Numbers with a view
How to give numbers a picture? A group of data collectors, data users and analysts in Bangalore has an answer. Part of Open Data, they are at work “visualising” data on politics ahead of the coming general elections.
Last month, at an Open Data “unconference”, a set of 32 slides termed ‘Visualising Politics’ was unveiled and put online (http://www.slideshare.net/gramener/visualising-politics) as an example of how “seeing” can make a difference in understanding cluttered tables that sometimes only the trained eye can make sense of.
Sensing the interest in the subject with crucial polls lined up, this group comprising professionals from the private sector as well as those associated with the National Informatics Centre and Census believes the data in the form they have presented can help voters, and those looking for connections between policies and how people vote, find some answers.
According to the group that first connected online, this is of particular importance in India given the sheer volume of data generated in the country, by the government, the RTI applications and other individuals.
The Bangalore ‘unconference’ was Open Data’s second annual meeting, and the key mover was Chief Data Scientist S Anand of Gramener. A Bangalore-based company, Gramener has been grappling with how to make “big” data in a country like India more accessible and readable, thereby allowing it to be used more intelligently and widely.
Says Anand: “We want to make slides that play with numbers and tables available anyway. But helping others visualise or see this as pictures makes it easy to assimilate and use the data.”
Plotting data for largely the 2004 general elections, the group has arrived at some interesting conclusions. For example, the percentage of votes polled is consistently inverse to the number of contestants in a race; and also, that the more densely populated a constituency, lower the voting. Another interesting data shows that as the number of contestants increases, the percentage margin by which a winner wins increases.
If some of the group’s data shows differences in voter participation across regions, another brings out that Udaipur was the only constituency in the country where women contestants outnumbered men in the 2004 general elections; the men lost their deposits.
The group is now working on other data, such as foreign currency received by NGOs, Karnataka Assembly results from last time and Lok Sabha attendance, mapped party wise.
Analysts familiar with government data collection have always maintained that India’s ability to collect data for various things, across vast and inaccessible regions and people, is commendable. However, even in large exercises such as the Census, the data is collected but without necessarily seeking answers to any correlations between variables. So, sifting in the data, there is a tremendous scope to look for specific answers to specific questions, which “visualising” helps make clear.

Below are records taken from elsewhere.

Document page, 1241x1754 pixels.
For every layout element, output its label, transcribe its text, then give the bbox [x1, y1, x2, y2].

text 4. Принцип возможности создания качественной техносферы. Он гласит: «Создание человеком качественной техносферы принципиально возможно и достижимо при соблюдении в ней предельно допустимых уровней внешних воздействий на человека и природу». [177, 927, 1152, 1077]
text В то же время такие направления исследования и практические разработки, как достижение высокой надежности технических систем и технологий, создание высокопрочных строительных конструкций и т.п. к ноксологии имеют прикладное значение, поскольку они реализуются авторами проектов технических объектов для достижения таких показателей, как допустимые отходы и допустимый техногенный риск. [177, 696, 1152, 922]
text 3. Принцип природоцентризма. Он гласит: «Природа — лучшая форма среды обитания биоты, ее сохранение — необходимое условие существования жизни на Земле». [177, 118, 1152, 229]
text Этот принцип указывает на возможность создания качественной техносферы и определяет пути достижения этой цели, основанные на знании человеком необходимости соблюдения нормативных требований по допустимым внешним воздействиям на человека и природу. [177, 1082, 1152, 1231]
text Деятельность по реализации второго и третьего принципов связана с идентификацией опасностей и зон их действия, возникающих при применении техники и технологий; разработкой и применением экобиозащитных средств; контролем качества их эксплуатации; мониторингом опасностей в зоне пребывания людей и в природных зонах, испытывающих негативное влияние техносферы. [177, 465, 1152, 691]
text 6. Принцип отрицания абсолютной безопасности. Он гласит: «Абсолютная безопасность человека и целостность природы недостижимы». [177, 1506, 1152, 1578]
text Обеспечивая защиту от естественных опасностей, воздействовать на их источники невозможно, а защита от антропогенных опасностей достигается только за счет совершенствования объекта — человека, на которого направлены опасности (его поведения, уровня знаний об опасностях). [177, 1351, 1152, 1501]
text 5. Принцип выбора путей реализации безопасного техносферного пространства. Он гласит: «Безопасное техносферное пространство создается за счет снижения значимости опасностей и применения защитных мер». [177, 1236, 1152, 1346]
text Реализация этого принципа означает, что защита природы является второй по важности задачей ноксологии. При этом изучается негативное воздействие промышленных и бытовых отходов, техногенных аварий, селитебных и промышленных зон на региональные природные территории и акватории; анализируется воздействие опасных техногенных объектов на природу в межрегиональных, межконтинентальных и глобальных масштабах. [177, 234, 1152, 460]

Several companies and NGOs working with Gramener use the data to plan the relationship between problems and policies better.
Amrtha Kasturi Rangan, who works with Arghym, a foundation working on rural sanitation, says “visualisation” of big data sets often seen as clunky otherwise is very helpful.
“The government set aside around Rs 3,500 crore last year (before revision) for rural sanitation. The data on the spends and achievements is available on their website. Our effort is to help translate these numbers into a more understandable format and we see the utility of having visualisations for this. This will help both decision makers and civil society understand progress of rural sanitation at a glance. We hope that these can be then used as a governance tool to help decipher patterns, trends, good examples and anomalies,” says Rangan.